[[ The data, beginning ]]
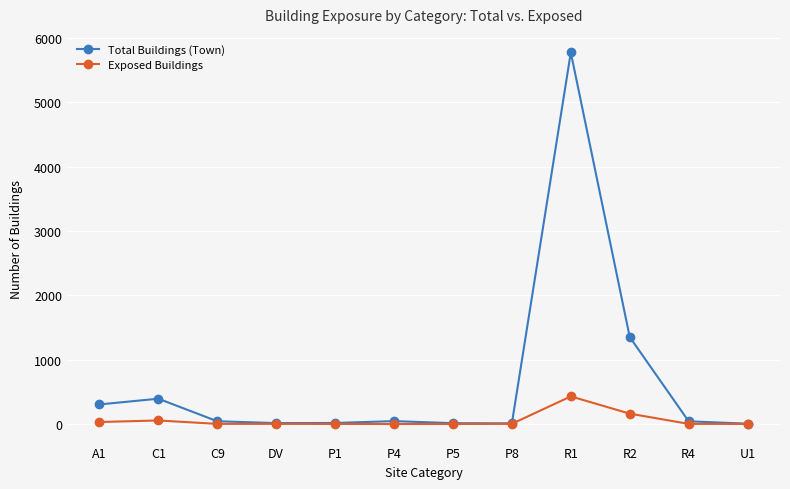

At which category is the sum across all series the highest?

R1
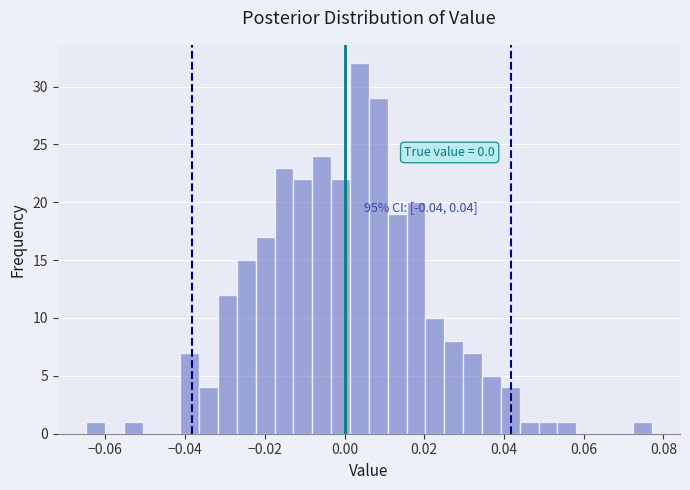

Read against the x-axis, roughly where is the centre of the tallest bar?

0.004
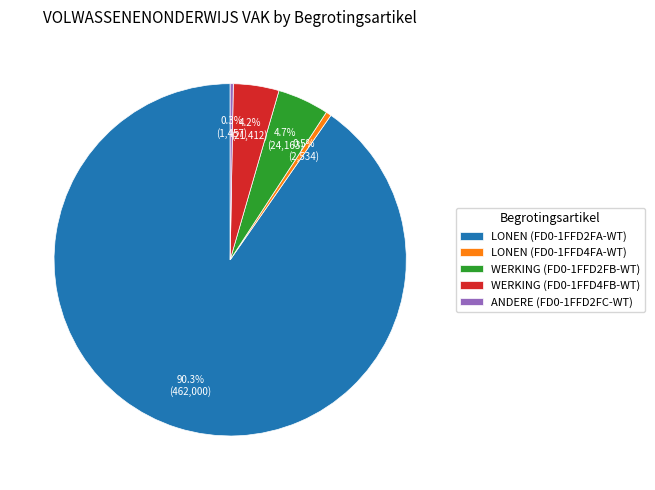

Which slice is the largest?

LONEN (FD0-1FFD2FA-WT)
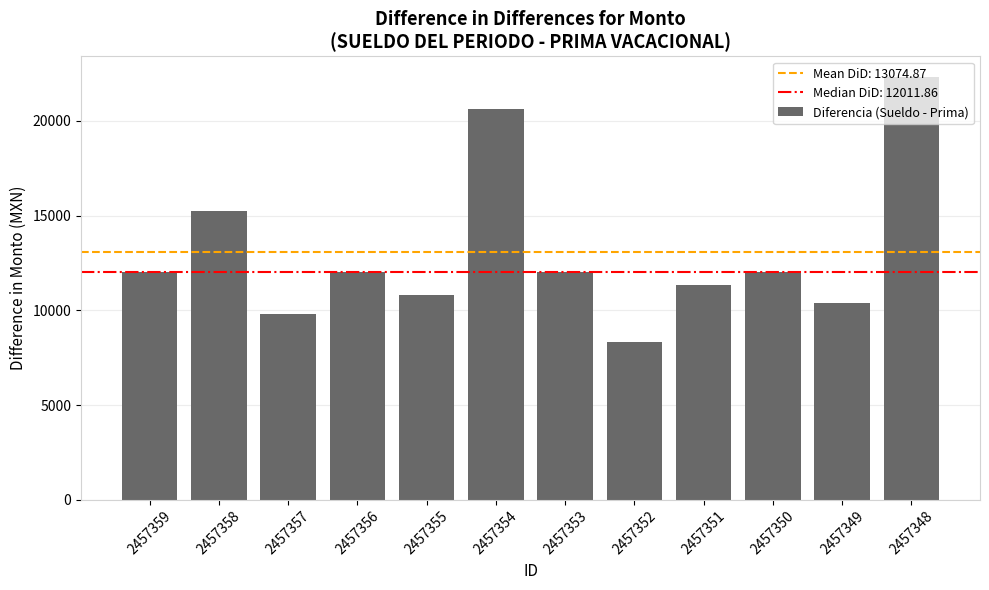

Which category has the lowest value across all series?

2457352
[[ The data, end ]]
**Task directions**: Locate every line in the listing above that contains the word "category", and copy each of those lines.

**Completed exercise**:
At which category is the sum across all series the highest?
Which category has the lowest value across all series?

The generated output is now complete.